Description of the task |
Would you transcribe all of the entries that follow, word for word?

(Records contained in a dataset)
=== Section Start ===

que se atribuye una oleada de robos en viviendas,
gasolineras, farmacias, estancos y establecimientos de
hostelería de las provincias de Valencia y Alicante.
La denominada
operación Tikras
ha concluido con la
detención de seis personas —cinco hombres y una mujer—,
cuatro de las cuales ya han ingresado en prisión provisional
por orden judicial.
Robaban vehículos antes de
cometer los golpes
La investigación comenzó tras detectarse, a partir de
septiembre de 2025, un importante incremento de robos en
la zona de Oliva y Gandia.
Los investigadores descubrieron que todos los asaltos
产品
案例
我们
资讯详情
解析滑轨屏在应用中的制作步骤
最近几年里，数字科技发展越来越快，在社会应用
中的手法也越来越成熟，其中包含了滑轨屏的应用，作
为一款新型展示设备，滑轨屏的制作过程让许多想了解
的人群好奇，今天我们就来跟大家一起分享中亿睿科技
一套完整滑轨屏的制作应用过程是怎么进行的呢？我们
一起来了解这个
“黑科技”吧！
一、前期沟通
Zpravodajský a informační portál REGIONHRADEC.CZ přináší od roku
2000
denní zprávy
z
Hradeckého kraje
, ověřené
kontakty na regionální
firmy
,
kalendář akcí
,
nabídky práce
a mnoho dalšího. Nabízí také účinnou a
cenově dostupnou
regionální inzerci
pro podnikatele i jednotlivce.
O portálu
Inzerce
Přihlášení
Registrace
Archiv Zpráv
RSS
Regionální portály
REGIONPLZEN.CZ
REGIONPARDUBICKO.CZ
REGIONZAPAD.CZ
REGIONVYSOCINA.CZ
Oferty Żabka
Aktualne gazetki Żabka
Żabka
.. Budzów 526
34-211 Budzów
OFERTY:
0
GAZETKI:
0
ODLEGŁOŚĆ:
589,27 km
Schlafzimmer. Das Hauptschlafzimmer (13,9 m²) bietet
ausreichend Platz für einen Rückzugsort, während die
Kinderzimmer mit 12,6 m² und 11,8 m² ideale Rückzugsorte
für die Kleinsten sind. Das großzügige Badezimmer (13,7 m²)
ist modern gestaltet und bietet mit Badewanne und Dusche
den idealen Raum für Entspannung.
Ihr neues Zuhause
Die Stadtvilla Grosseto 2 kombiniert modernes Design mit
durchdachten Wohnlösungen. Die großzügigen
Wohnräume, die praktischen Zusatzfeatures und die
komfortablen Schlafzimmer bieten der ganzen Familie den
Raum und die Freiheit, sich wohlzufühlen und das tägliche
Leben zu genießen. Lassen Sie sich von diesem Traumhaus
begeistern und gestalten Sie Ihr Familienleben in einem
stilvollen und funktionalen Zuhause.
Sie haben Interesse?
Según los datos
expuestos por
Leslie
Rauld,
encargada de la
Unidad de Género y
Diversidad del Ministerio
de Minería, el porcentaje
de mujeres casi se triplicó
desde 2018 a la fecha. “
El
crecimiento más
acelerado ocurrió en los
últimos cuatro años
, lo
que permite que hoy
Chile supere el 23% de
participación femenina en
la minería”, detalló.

=== Section End ===

Solution to this exercise |
que se atribuye una oleada de robos en viviendas,
gasolineras, farmacias, estancos y establecimientos de
hostelería de las provincias de Valencia y Alicante.
La denominada
operación Tikras
ha concluido con la
detención de seis personas —cinco hombres y una mujer—,
cuatro de las cuales ya han ingresado en prisión provisional
por orden judicial.
Robaban vehículos antes de
cometer los golpes
La investigación comenzó tras detectarse, a partir de
septiembre de 2025, un importante incremento de robos en
la zona de Oliva y Gandia.
Los investigadores descubrieron que todos los asaltos
产品
案例
我们
资讯详情
解析滑轨屏在应用中的制作步骤
最近几年里，数字科技发展越来越快，在社会应用
中的手法也越来越成熟，其中包含了滑轨屏的应用，作
为一款新型展示设备，滑轨屏的制作过程让许多想了解
的人群好奇，今天我们就来跟大家一起分享中亿睿科技
一套完整滑轨屏的制作应用过程是怎么进行的呢？我们
一起来了解这个
“黑科技”吧！
一、前期沟通
Zpravodajský a informační portál REGIONHRADEC.CZ přináší od roku
2000
denní zprávy
z
Hradeckého kraje
, ověřené
kontakty na regionální
firmy
,
kalendář akcí
,
nabídky práce
a mnoho dalšího. Nabízí také účinnou a
cenově dostupnou
regionální inzerci
pro podnikatele i jednotlivce.
O portálu
Inzerce
Přihlášení
Registrace
Archiv Zpráv
RSS
Regionální portály
REGIONPLZEN.CZ
REGIONPARDUBICKO.CZ
REGIONZAPAD.CZ
REGIONVYSOCINA.CZ
Oferty Żabka
Aktualne gazetki Żabka
Żabka
.. Budzów 526
34-211 Budzów
OFERTY:
0
GAZETKI:
0
ODLEGŁOŚĆ:
589,27 km
Schlafzimmer. Das Hauptschlafzimmer (13,9 m²) bietet
ausreichend Platz für einen Rückzugsort, während die
Kinderzimmer mit 12,6 m² und 11,8 m² ideale Rückzugsorte
für die Kleinsten sind. Das großzügige Badezimmer (13,7 m²)
ist modern gestaltet und bietet mit Badewanne und Dusche
den idealen Raum für Entspannung.
Ihr neues Zuhause
Die Stadtvilla Grosseto 2 kombiniert modernes Design mit
durchdachten Wohnlösungen. Die großzügigen
Wohnräume, die praktischen Zusatzfeatures und die
komfortablen Schlafzimmer bieten der ganzen Familie den
Raum und die Freiheit, sich wohlzufühlen und das tägliche
Leben zu genießen. Lassen Sie sich von diesem Traumhaus
begeistern und gestalten Sie Ihr Familienleben in einem
stilvollen und funktionalen Zuhause.
Sie haben Interesse?
Según los datos
expuestos por
Leslie
Rauld,
encargada de la
Unidad de Género y
Diversidad del Ministerio
de Minería, el porcentaje
de mujeres casi se triplicó
desde 2018 a la fecha. “
El
crecimiento más
acelerado ocurrió en los
últimos cuatro años
, lo
que permite que hoy
Chile supere el 23% de
participación femenina en
la minería”, detalló.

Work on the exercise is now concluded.